China Garment Website_China's popular garment and fashion information platform China Garment News Crude oil surges again! Textile Man: Let it go, it has no effect on me

Crude oil surges again! Textile Man: Let it go, it has no effect on me



In recent days, the price of crude oil has been on a roller coaster, rising and falling sharply. This is mainly due to two things that have affected the crude oil market. One is Sa…

In recent days, the price of crude oil has been on a roller coaster, rising and falling sharply. This is mainly due to two things that have affected the crude oil market. One is Saudi Arabia’s statement that it will increase production in 2024, and the other is the impact of the Palestinian-Israeli conflict.

In the face of rising crude oil, how will the textile market react?

Polyester yarn still runs under pressure

In the face of rising crude oil, the polyester market still maintains a stable but weak operation. From the perspective of PTA, the direct cost support brought by PX is insufficient, and the absolute price shows a downward trend.

However, due to the intensive maintenance of PTA equipment this month and the increase in downstream polyester load, PTA processing fees have been restored during the week. However, due to poor expectations of future supply and demand, overall confidence is still poor.

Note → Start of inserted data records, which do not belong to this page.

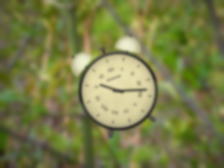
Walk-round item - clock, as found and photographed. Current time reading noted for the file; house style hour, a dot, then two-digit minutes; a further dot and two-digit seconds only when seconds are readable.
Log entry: 10.18
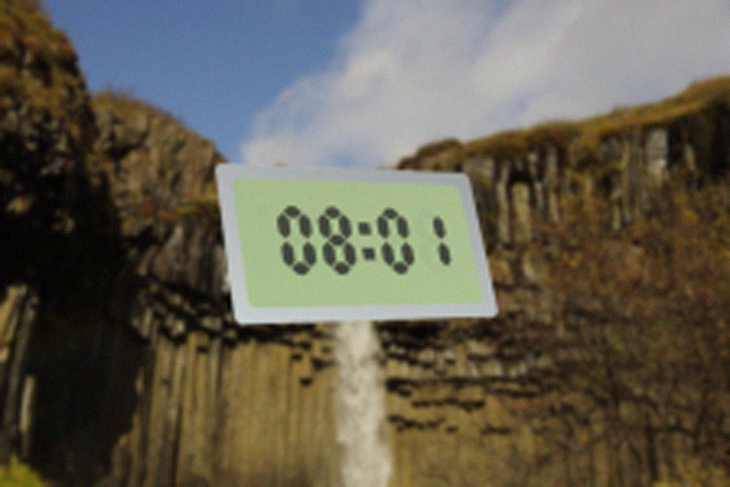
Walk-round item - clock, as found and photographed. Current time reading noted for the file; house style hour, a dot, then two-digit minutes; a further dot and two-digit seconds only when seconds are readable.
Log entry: 8.01
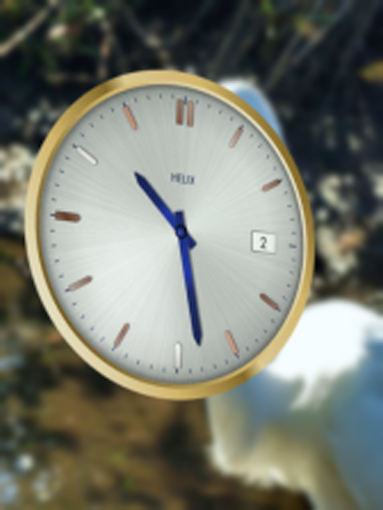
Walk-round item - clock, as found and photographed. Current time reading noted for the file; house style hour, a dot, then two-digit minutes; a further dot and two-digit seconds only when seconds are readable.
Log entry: 10.28
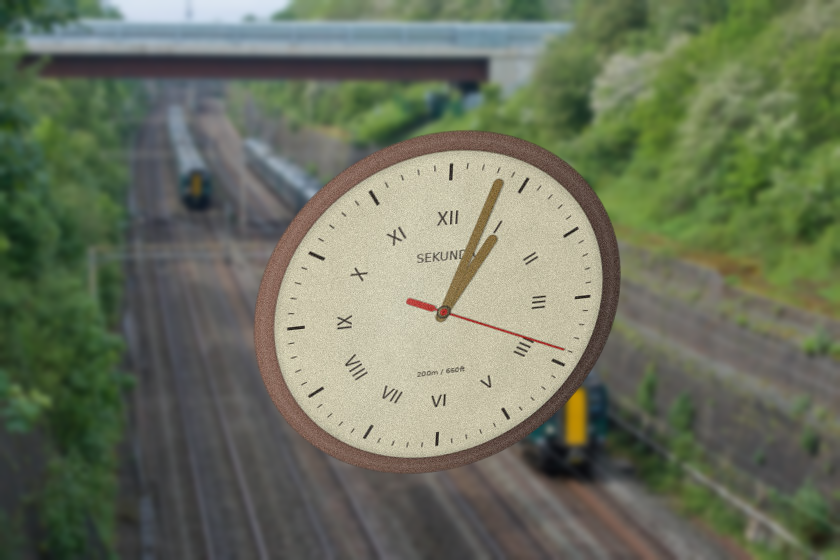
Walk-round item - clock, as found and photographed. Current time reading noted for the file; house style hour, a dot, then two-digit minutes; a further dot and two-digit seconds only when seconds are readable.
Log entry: 1.03.19
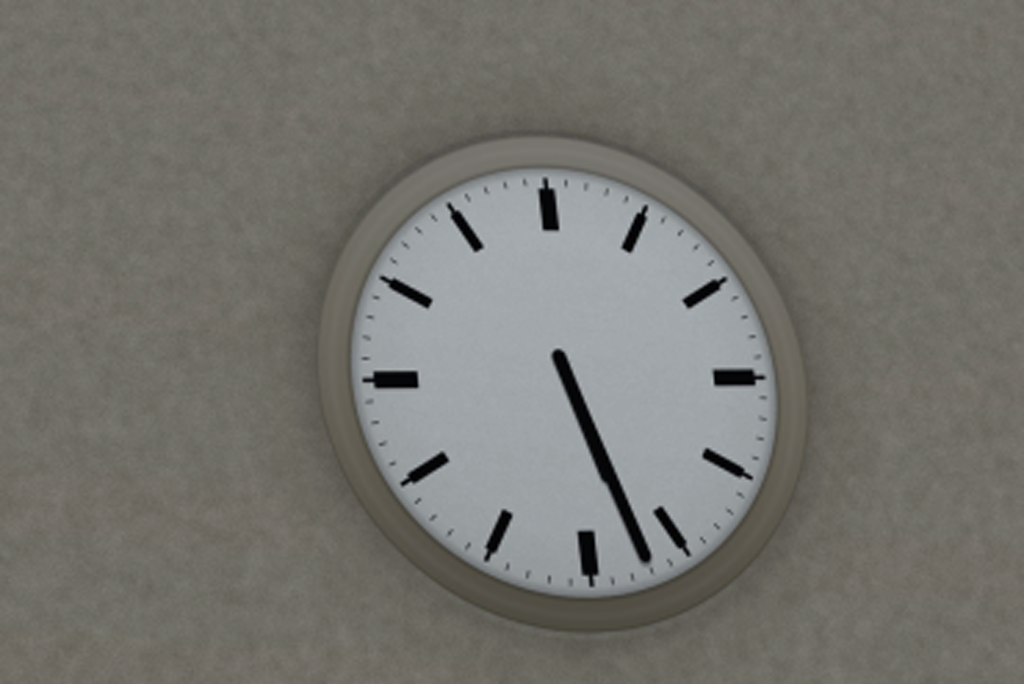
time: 5:27
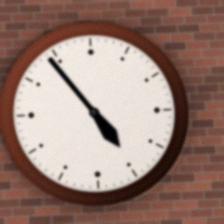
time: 4:54
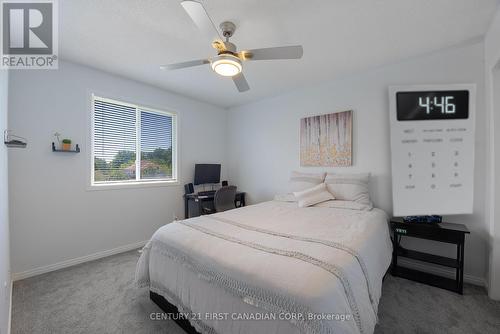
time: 4:46
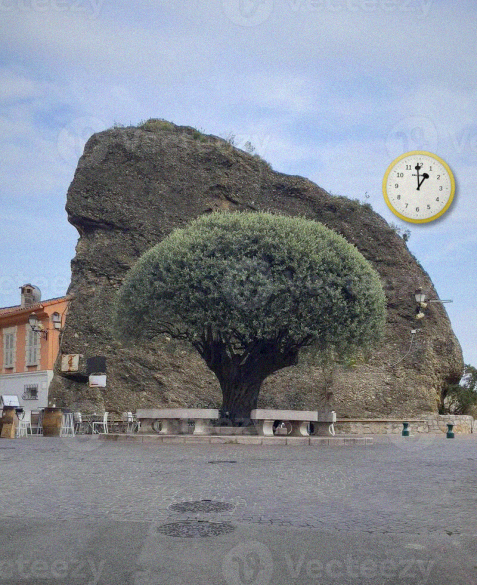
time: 12:59
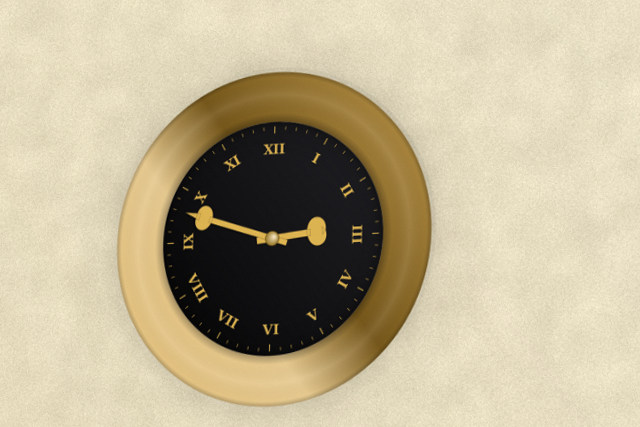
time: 2:48
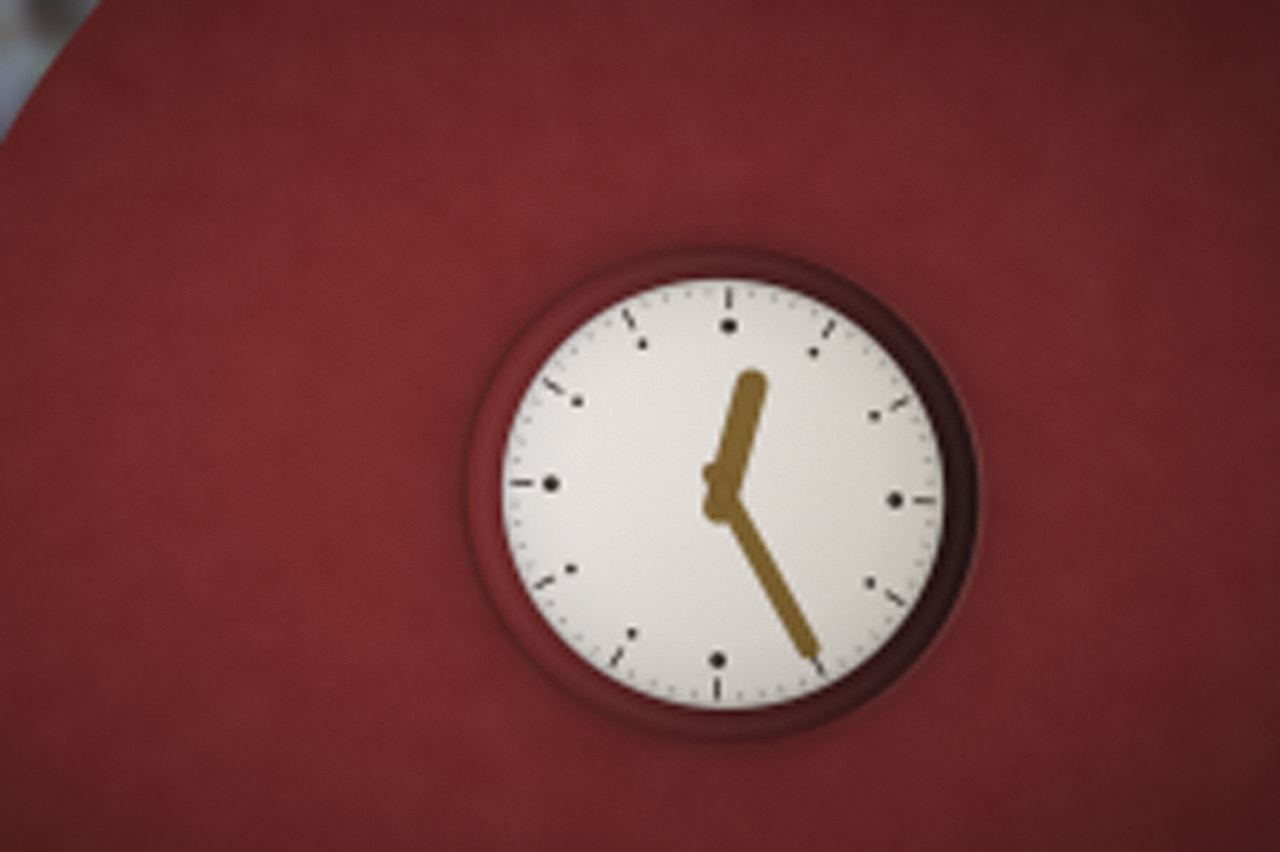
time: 12:25
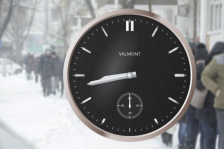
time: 8:43
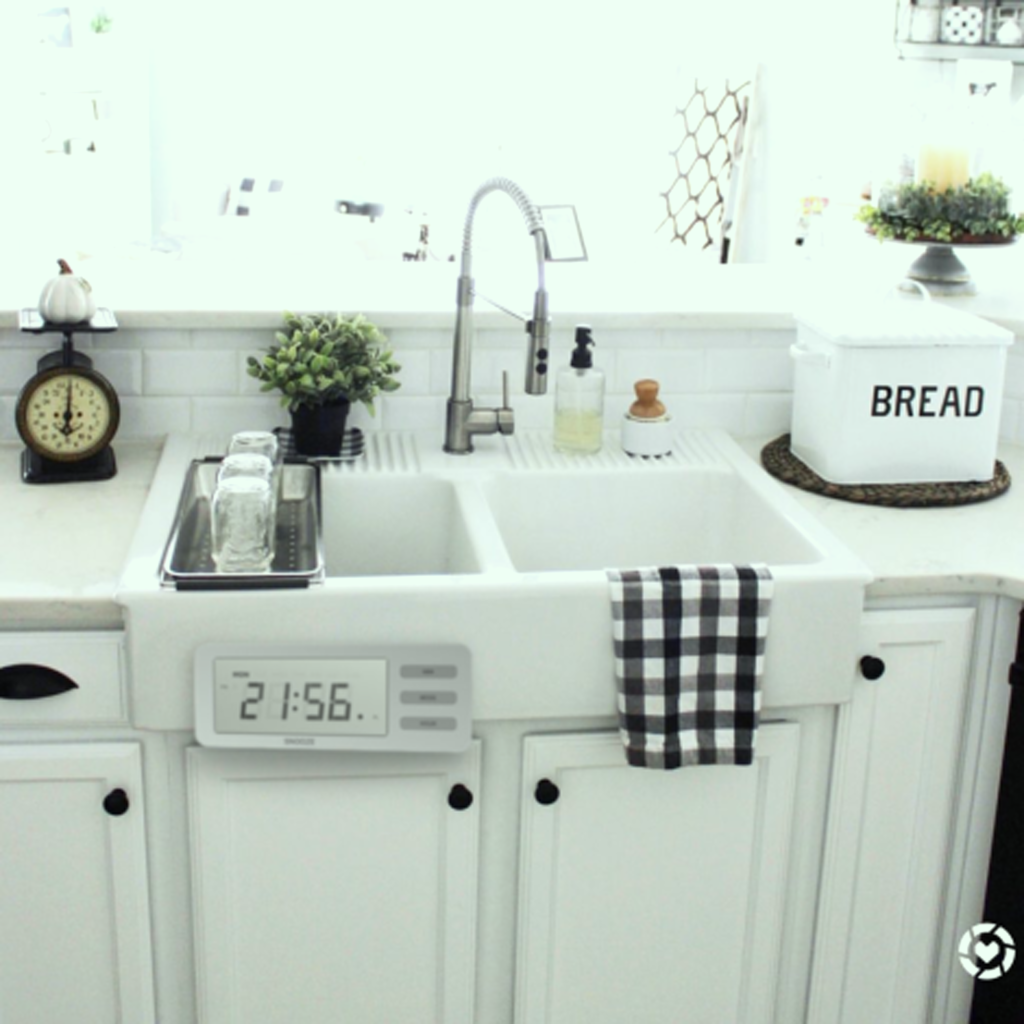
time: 21:56
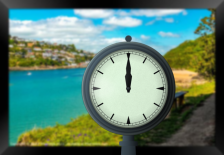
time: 12:00
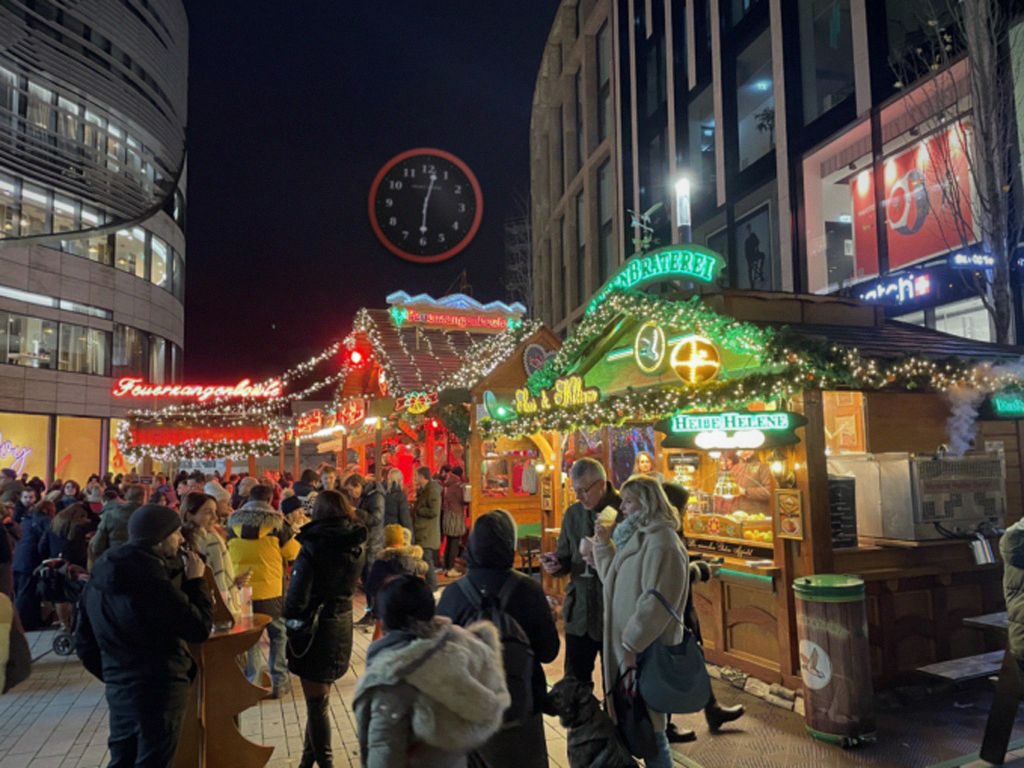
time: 6:02
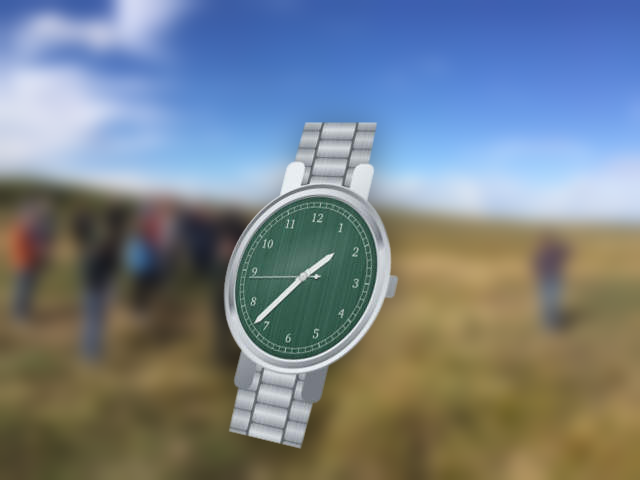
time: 1:36:44
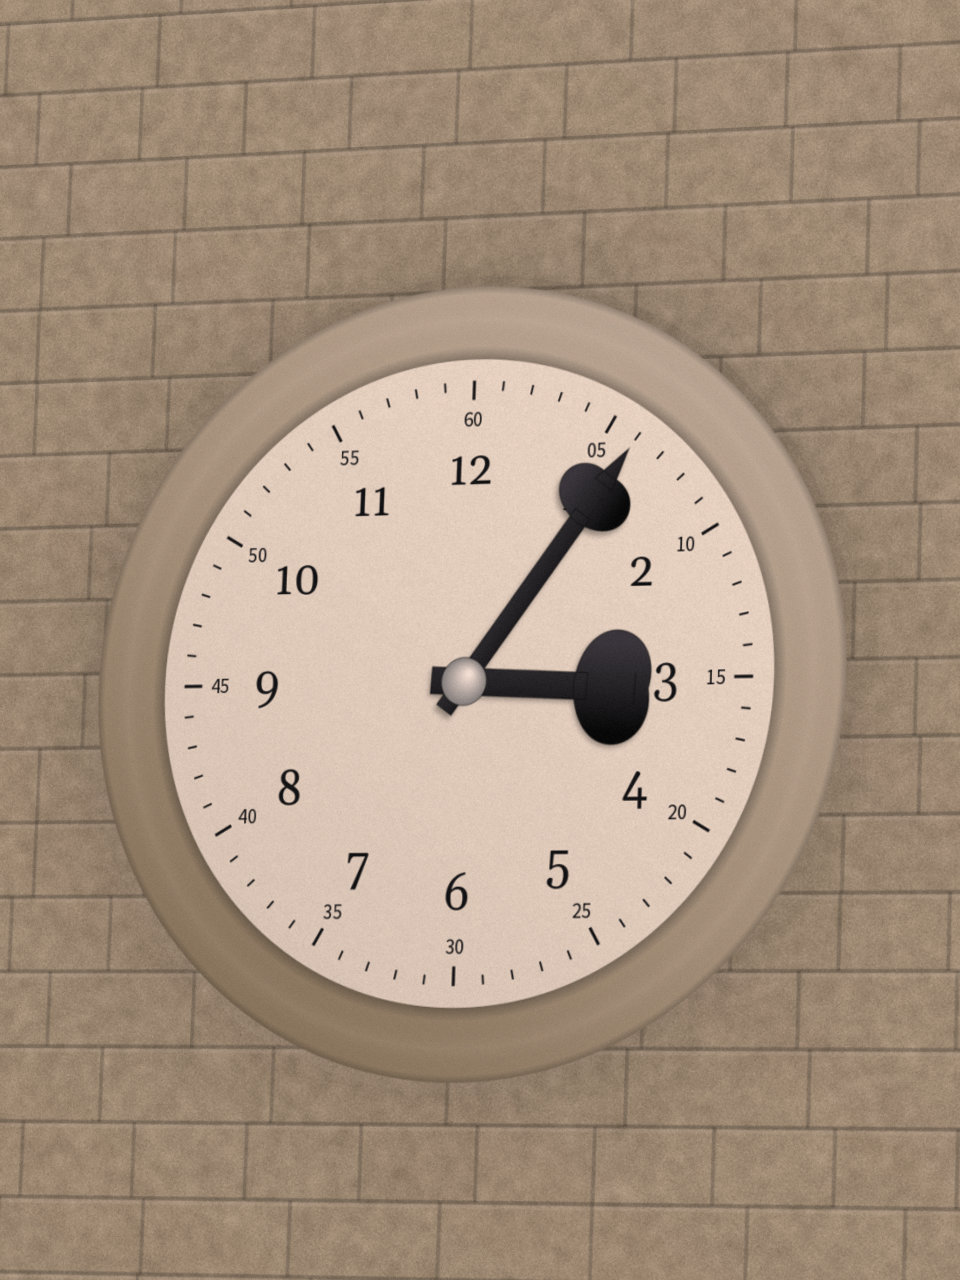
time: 3:06
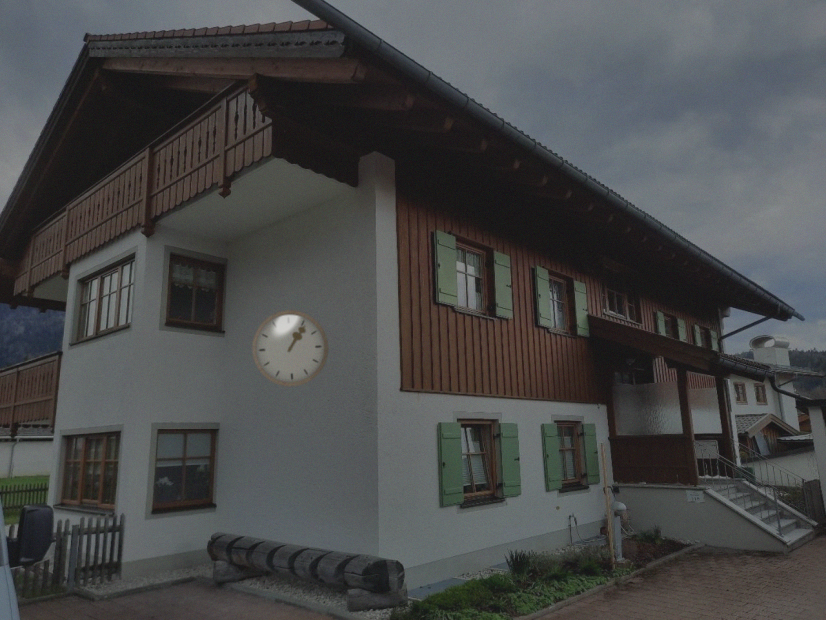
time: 1:06
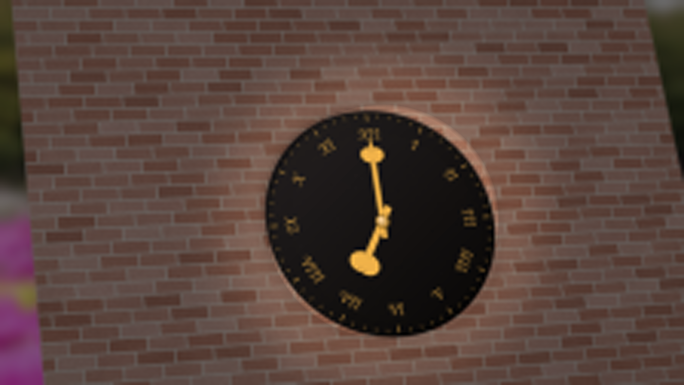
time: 7:00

In addition, textile companies have insufficient new orders, market confidence is weak, and the polyester yarn market has also generally shown a downward trend. Many companies said that at present, orders are still mainly for small orders.

However, due to the sharp increase in crude oil, the price of polyester yarn is still expected to rise, but it has not yet been reflected in the market. However, even so, the production and sales of polyester yarn have not increased significantly.

Are textile companies no longer concerned about polyester prices?

In fact, textile companies no longer care much about polyester. After two years of hard work, many textile companies have been oppressed by raw material costs and have found their own way out after profits have been compressed.

Polyester prices fluctuate with it

After the beginning of this year, textile companies can be roughly divided into two types. One is to start on the research and development and custom-woven orders track, and the other is to choose a product and start to make off-the-shelf products.

It can be clearly felt that spot companies have sprung up since the beginning of this year. It is precisely because companies have adapted to the fast pace of the current e-commerce market that spot companies have adapted to the requirements of the times.

On the other hand, the R&D track is also in line with the needs of the times. As low-end production capacity gradually moves outward, the development of mid-to-high-end products has to be launched, and this is also the best way to get rid of low-price involution.

The company has something to say

A person in charge of a weaving company that specializes in yarn-dyed fabrics said: “Our products are relatively niche, so we mainly focus on orders. The prices given to customers are basically fixed and will not be affected by fluctuations in raw materials.”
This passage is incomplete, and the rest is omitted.